A few days ago, a clearly exasperated reader of this blog asked “the” question–the question I ask myself daily and am unable to answer. He agreed with my “diagnoses” of the myriad  problems we face, but wanted to know what we can do about them. We know what the problems are–what can individuals do to solve them?

If only I had an answer! We’d both feel better.

Not only do I not have a solution to “the question,” I vacillate between two competing analyses of the problems we face. As I have previously noted, I’ve been reading a lot more history lately, in an effort to determine whether we’ve been here before, or whether the severity of America’s divisions is something unprecedented. (That’s another question to which I have no answer…).

As I used to tell my students, it depends–and it’s complicated.

Like many of the people who read this blog, I take the daily letter from historian Heather Cox Richardson, who provides helpful historic context to the issues of the day. Recently, she addressed the question of Trump’s stolen documents, and Senator Lindsey Graham’s threat that holding Trump accountable would be met with violence in the streets.

Richardson pointed out that arguments about the theft of those documents  are arguments about the rule of law–not about contending political opinions. Graham’s threats about gangs taking to the streets is an authoritarian’s argument for the use of violence to overturn the rule of law. Richardson then provided valuable context, noting that resort to violence is not new to this country, citing to  the Reconstruction South–a period during which “white gangs terrorized their Black neighbors and the white men who voted as they did, suppressed labor organization at the turn of the last century, and fed rising fascism in the 1930s”.

Right-wing activists have been an ever-growing threat since the 1990s. Under Trump, rightwing gangs became his troops. But as Richardson reminded us,  even the incidents of domestic terrorism aren’t new.

Such gangs have always operated in the U.S., and they gain power and momentum when they engage in violence and are unchecked. After several years in which they have seemed invulnerable, we are now in a period when, as we learned on Saturday, an armed man in a truck chased Independent Utah senatorial candidate Evan McMullin with a gun after an event in April and forced the vehicle carrying McMullin and his wife into oncoming traffic. That incident echoes one from October 2020, when a bus carrying Biden staffers and volunteers through Texas was harassed by Trump supporters, some of whom appeared to be trying to force it off the road. When the terrified Biden workers called the police, officers allegedly refused to help.

What I take from Richardson and other historians–as well as the upheavals most of us personally experienced in the 1960s and 70s– is the lesson that the times we are living through are not unique. We can take some comfort in the fact that we got through those ugly episodes, and reassure ourselves that we can make it through these times as well.

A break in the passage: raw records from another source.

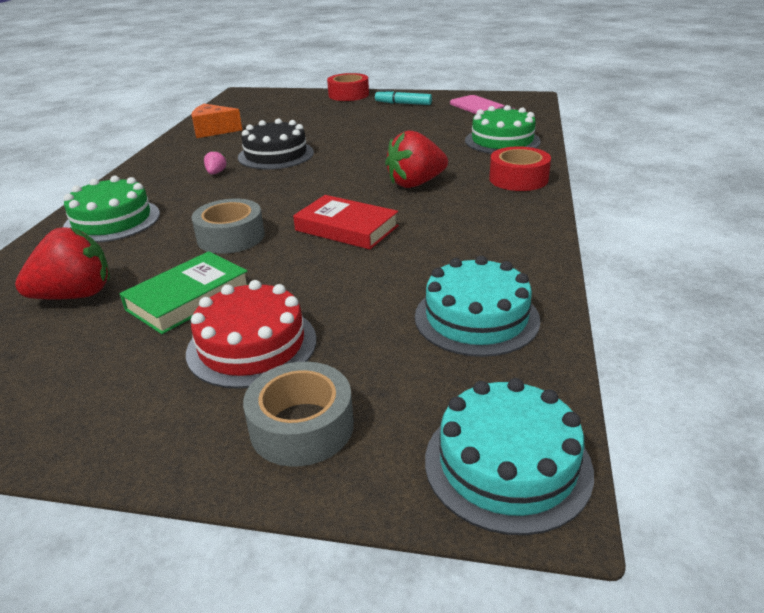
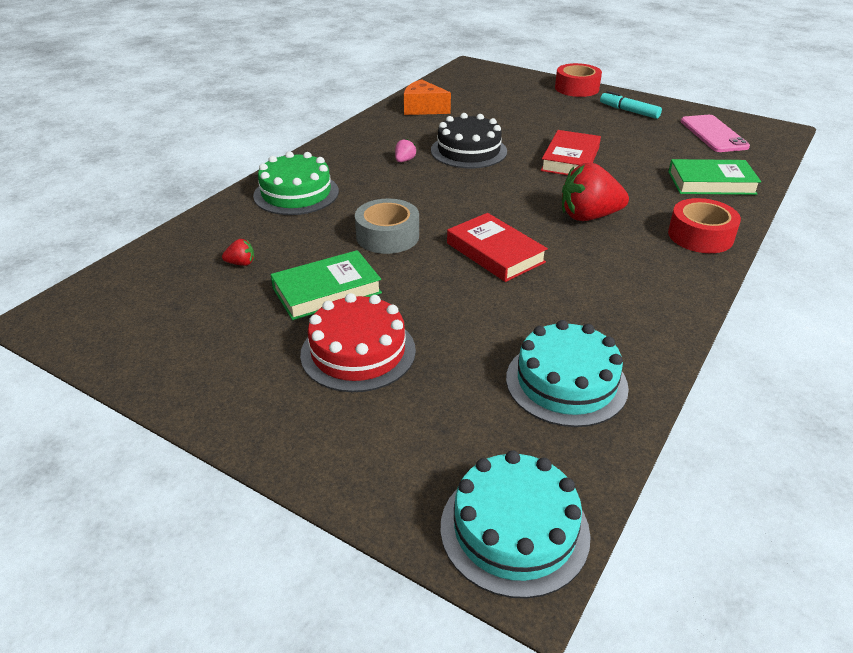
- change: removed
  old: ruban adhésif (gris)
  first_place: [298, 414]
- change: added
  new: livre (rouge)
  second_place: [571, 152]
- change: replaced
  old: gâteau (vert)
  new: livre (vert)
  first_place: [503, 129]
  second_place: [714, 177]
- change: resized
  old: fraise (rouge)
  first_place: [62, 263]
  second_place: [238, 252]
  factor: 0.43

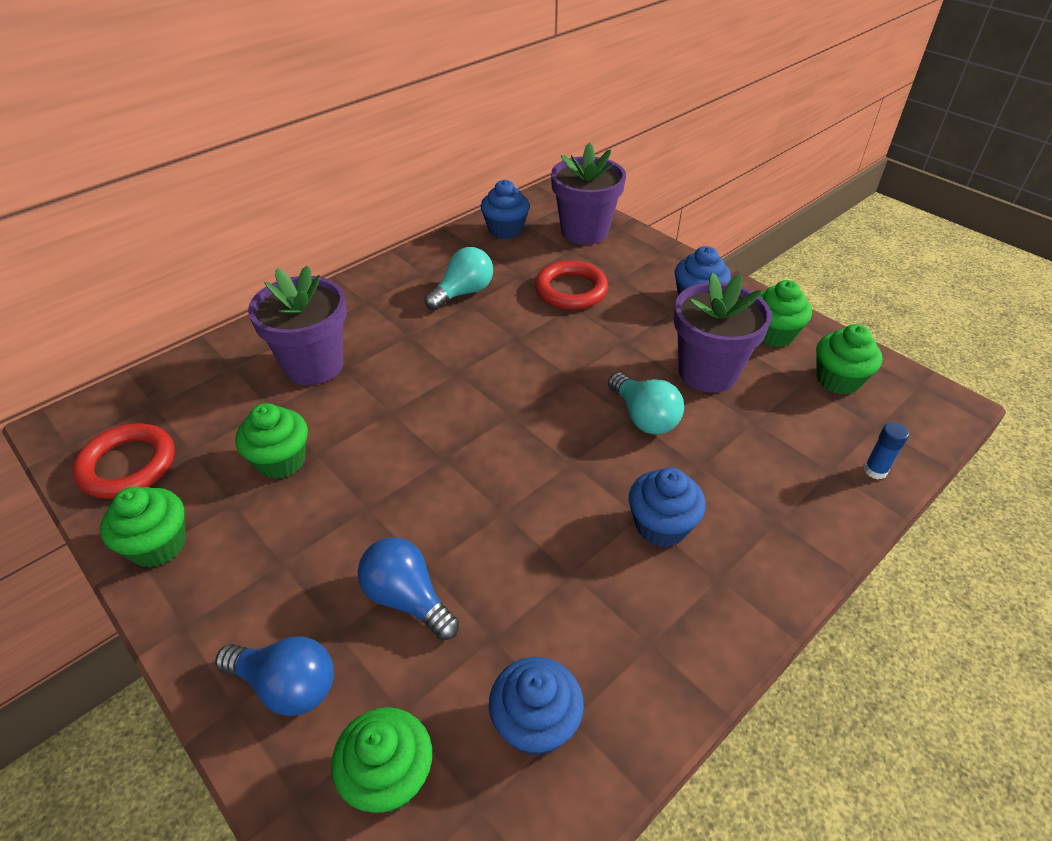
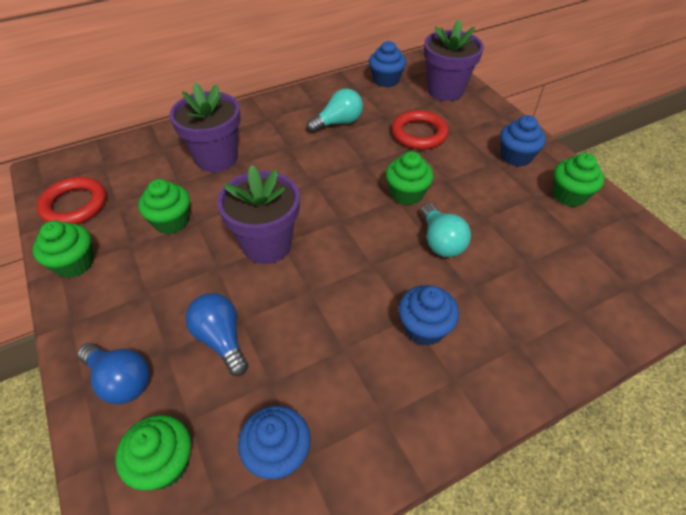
- change: removed
  old: bâton de colle (bleu)
  first_place: [886, 450]
- change: moved
  old: pot de fleurs (violet)
  first_place: [723, 333]
  second_place: [258, 214]
- change: moved
  old: muffin (vert)
  first_place: [849, 359]
  second_place: [410, 178]

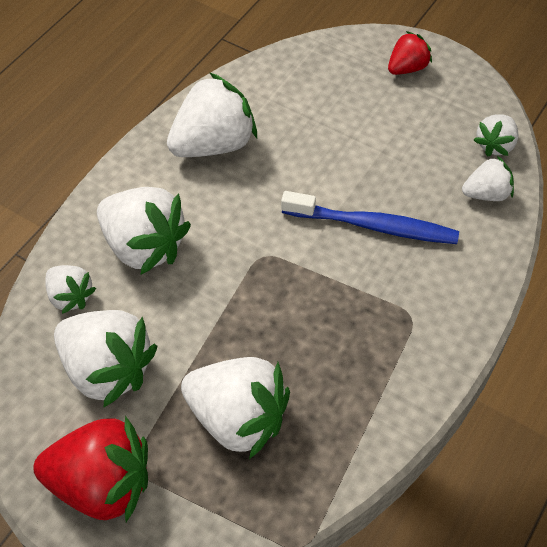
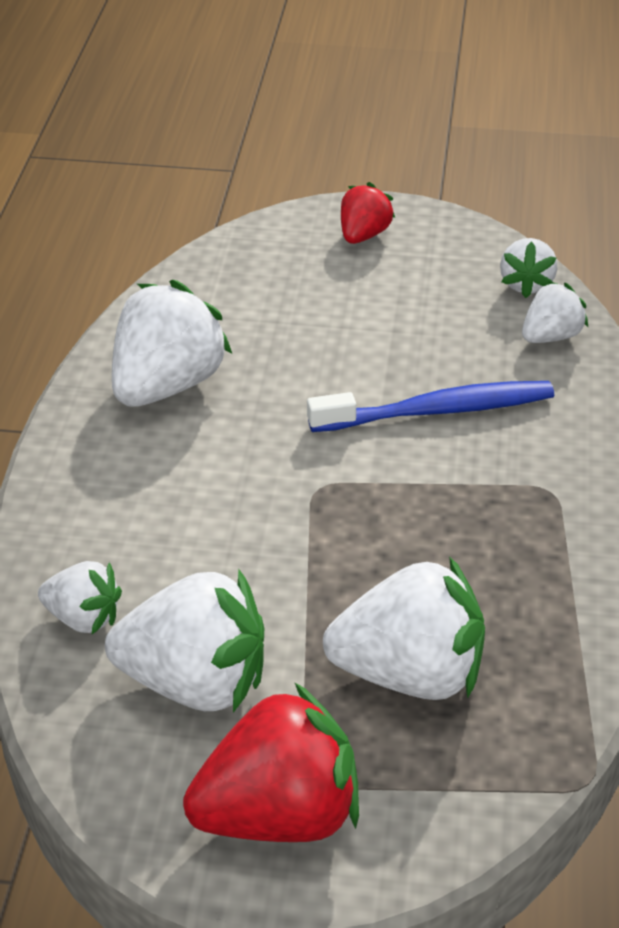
- change: removed
  old: fraise (blanc)
  first_place: [144, 230]

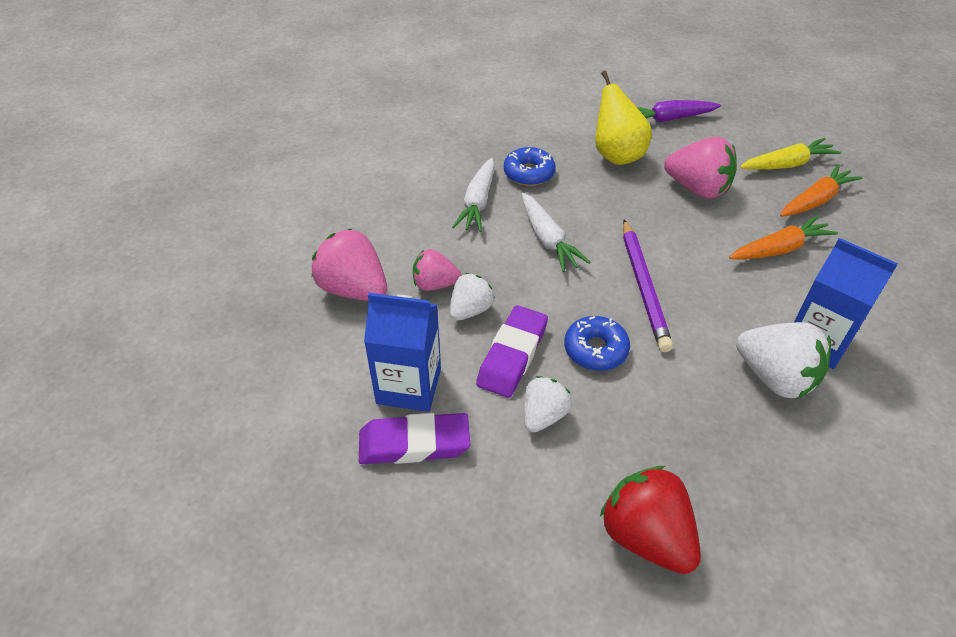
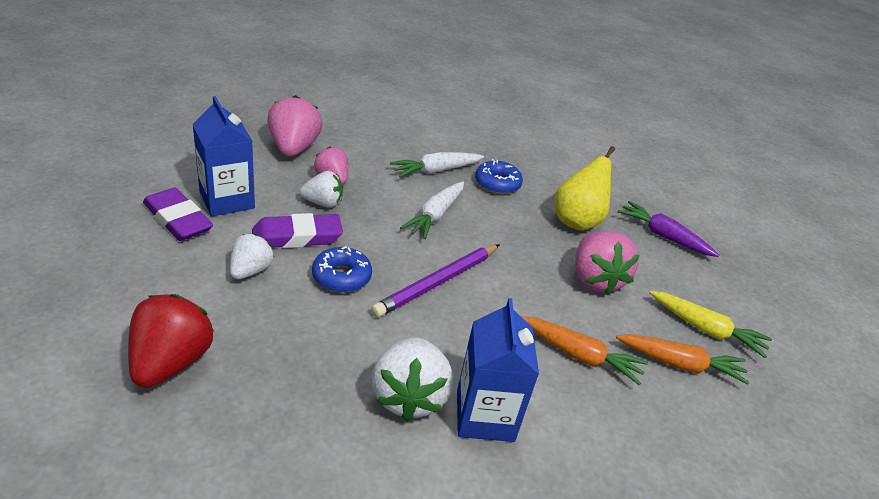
- change: turned
  old: fraise (blanc)
  first_place: [548, 404]
  second_place: [252, 256]
  degrees: -60

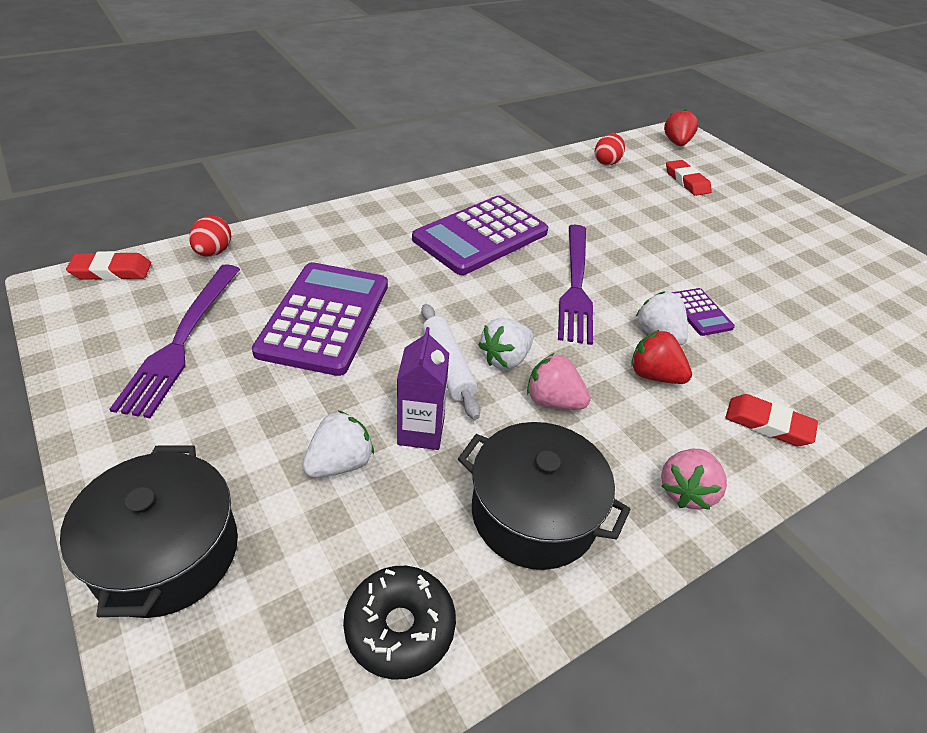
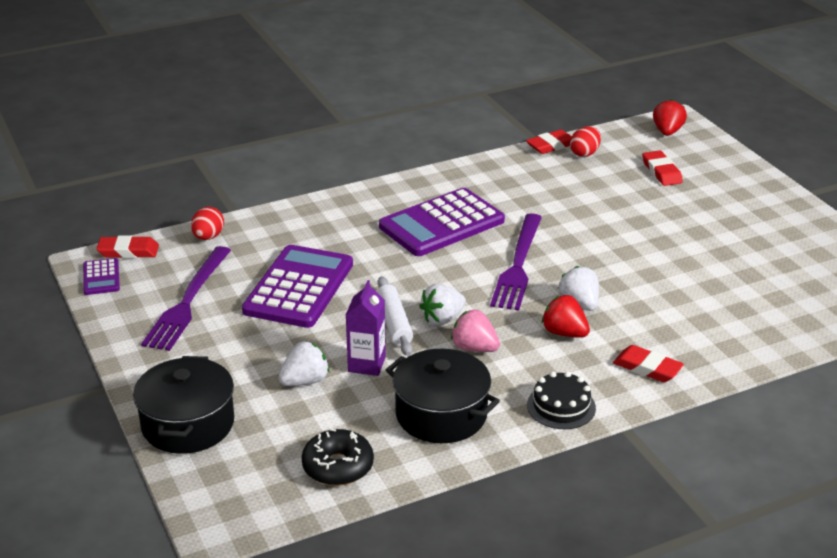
- change: added
  new: gomme (rouge)
  second_place: [549, 142]
- change: moved
  old: calculatrice (violet)
  first_place: [703, 312]
  second_place: [101, 276]
- change: replaced
  old: fraise (rose)
  new: gâteau (noir)
  first_place: [694, 479]
  second_place: [561, 400]

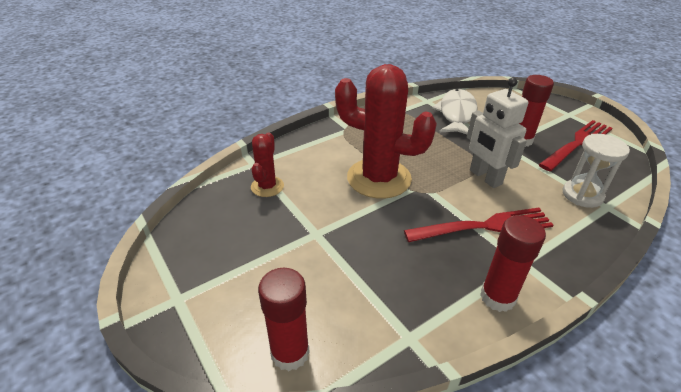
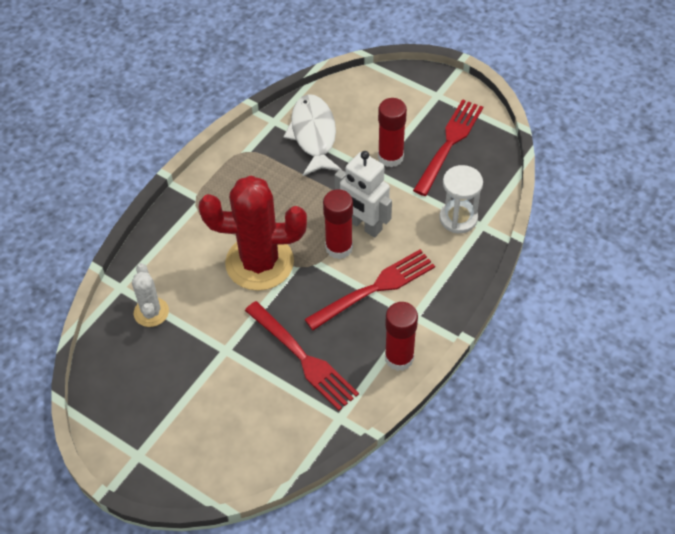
- change: added
  new: fourchette (rouge)
  second_place: [302, 356]
- change: moved
  old: bâton de colle (rouge)
  first_place: [284, 319]
  second_place: [338, 224]
- change: recoloured
  old: cactus (rouge)
  new: cactus (blanc)
  first_place: [267, 164]
  second_place: [150, 295]

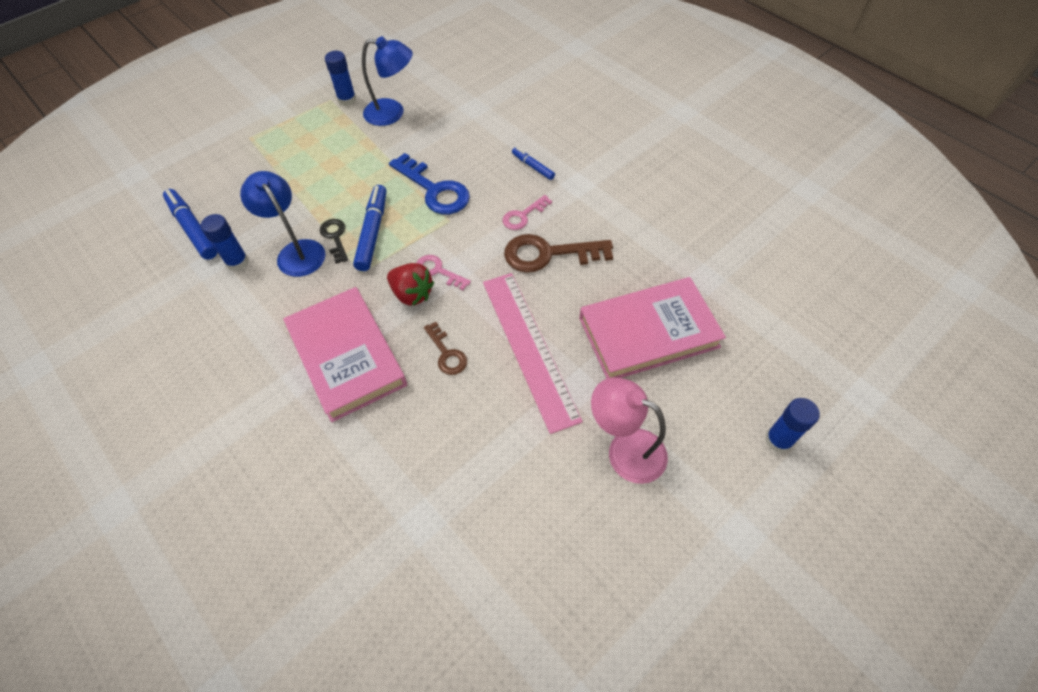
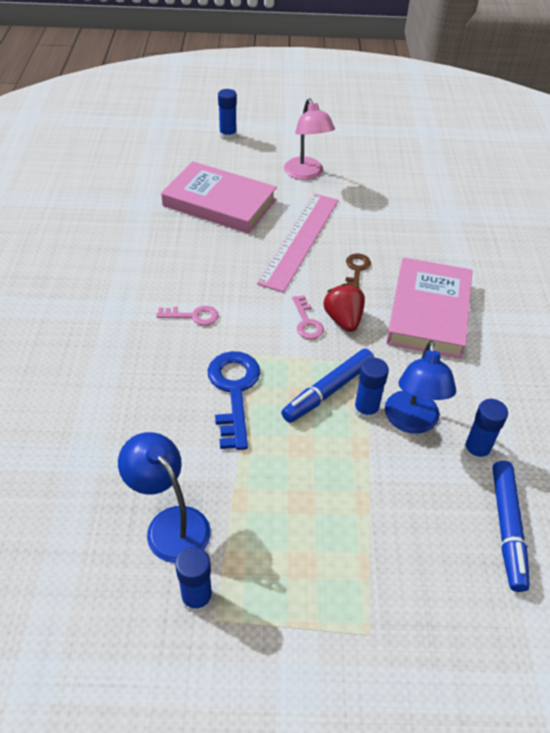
- change: removed
  old: clé (marron)
  first_place: [558, 253]
- change: removed
  old: feutre (bleu)
  first_place: [533, 163]
- change: replaced
  old: clé (noir)
  new: bâton de colle (bleu)
  first_place: [334, 241]
  second_place: [371, 389]

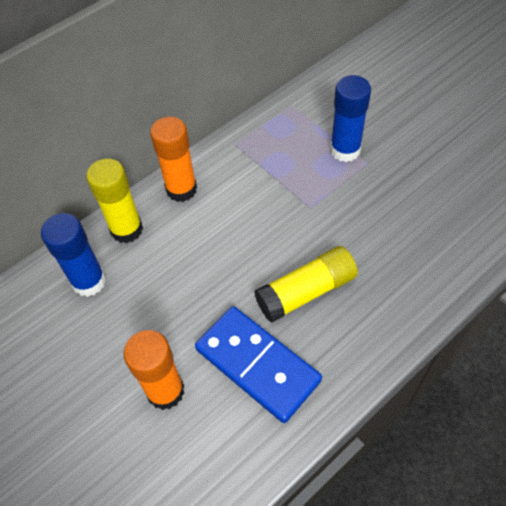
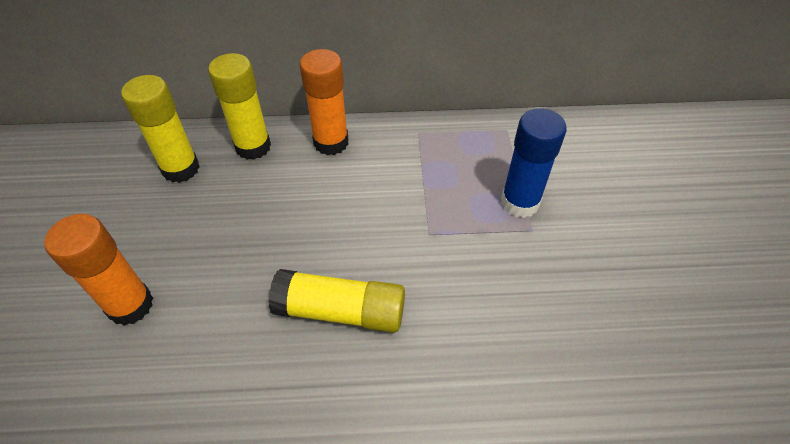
- change: removed
  old: domino (bleu)
  first_place: [258, 364]
- change: recoloured
  old: bâton de colle (bleu)
  new: bâton de colle (jaune)
  first_place: [73, 255]
  second_place: [160, 129]

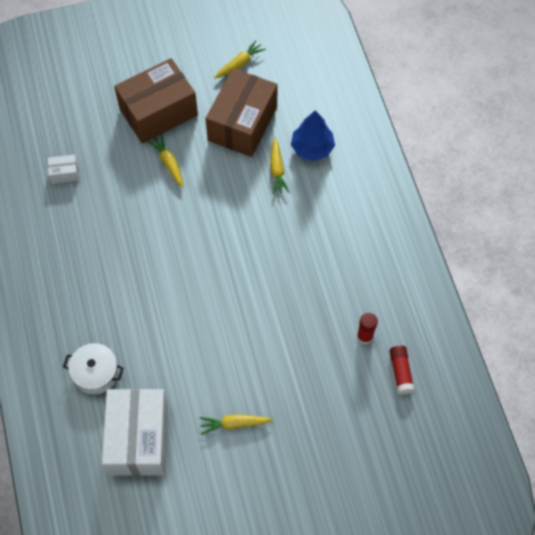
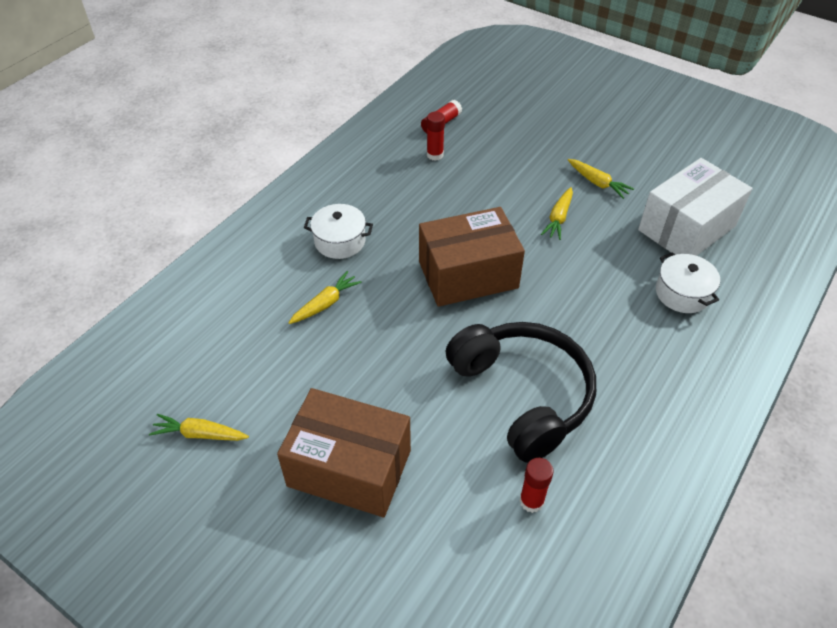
- change: removed
  old: arbre (bleu)
  first_place: [313, 135]
- change: added
  new: marmite (blanc)
  second_place: [338, 231]
- change: added
  new: casque audio (noir)
  second_place: [520, 392]
- change: moved
  old: carotte (jaune)
  first_place: [165, 161]
  second_place: [557, 213]
- change: moved
  old: boîte (marron)
  first_place: [241, 112]
  second_place: [472, 257]
- change: replaced
  old: boîte (blanc)
  new: bâton de colle (rouge)
  first_place: [63, 169]
  second_place: [536, 485]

Or–as a part of my brain whispers–maybe this time really is different.

Previous periods of unrest didn’t occur in the face of the existential threats posed by climate change, and new technologies that facilitate mass murder and Orwellian surveillance. Obsolescent rules weren’t bringing federal governance to a grinding halt…

Ultimately, it doesn’t matter which of these analyses is accurate. Whether we’ve been here before or we really haven’t–we need to find a way out. But the solutions available to us will ultimately depend upon understanding what is happening now, and how unprecedented (or not) our challenges are.

Choose your preferred diagnosis–but neither sparks an epiphany pointing to a cure.

The single thing that each of us can do is to vote, and work to ensure that other rational Americans do likewise. Gerrymandering and vote suppression tactics may win the day– but a truly overwhelming Blue turnout would keep the GOP from furthering its march to fascism, and would begin the long and difficult job of mending American government.

Voting Blue in November won’t be an endorsement of whatever Democrats stand for. The party certainly isn’t above criticism. It is, however, largely sane and pro-democracy.

Conservative Republican Adam Kitzinger recently made the same point.

A Blue vote is a vote for women’s reproductive autonomy, for the civil rights of LGBTQ citizens,   for sensible restrictions on firearms, and for prioritizing the interests of working and middle class Americans. We can–and will– argue about the details of those basic commitments, but only if we defeat the unAmerican cult that stands firmly against them all.

This November, we must vote Blue for America.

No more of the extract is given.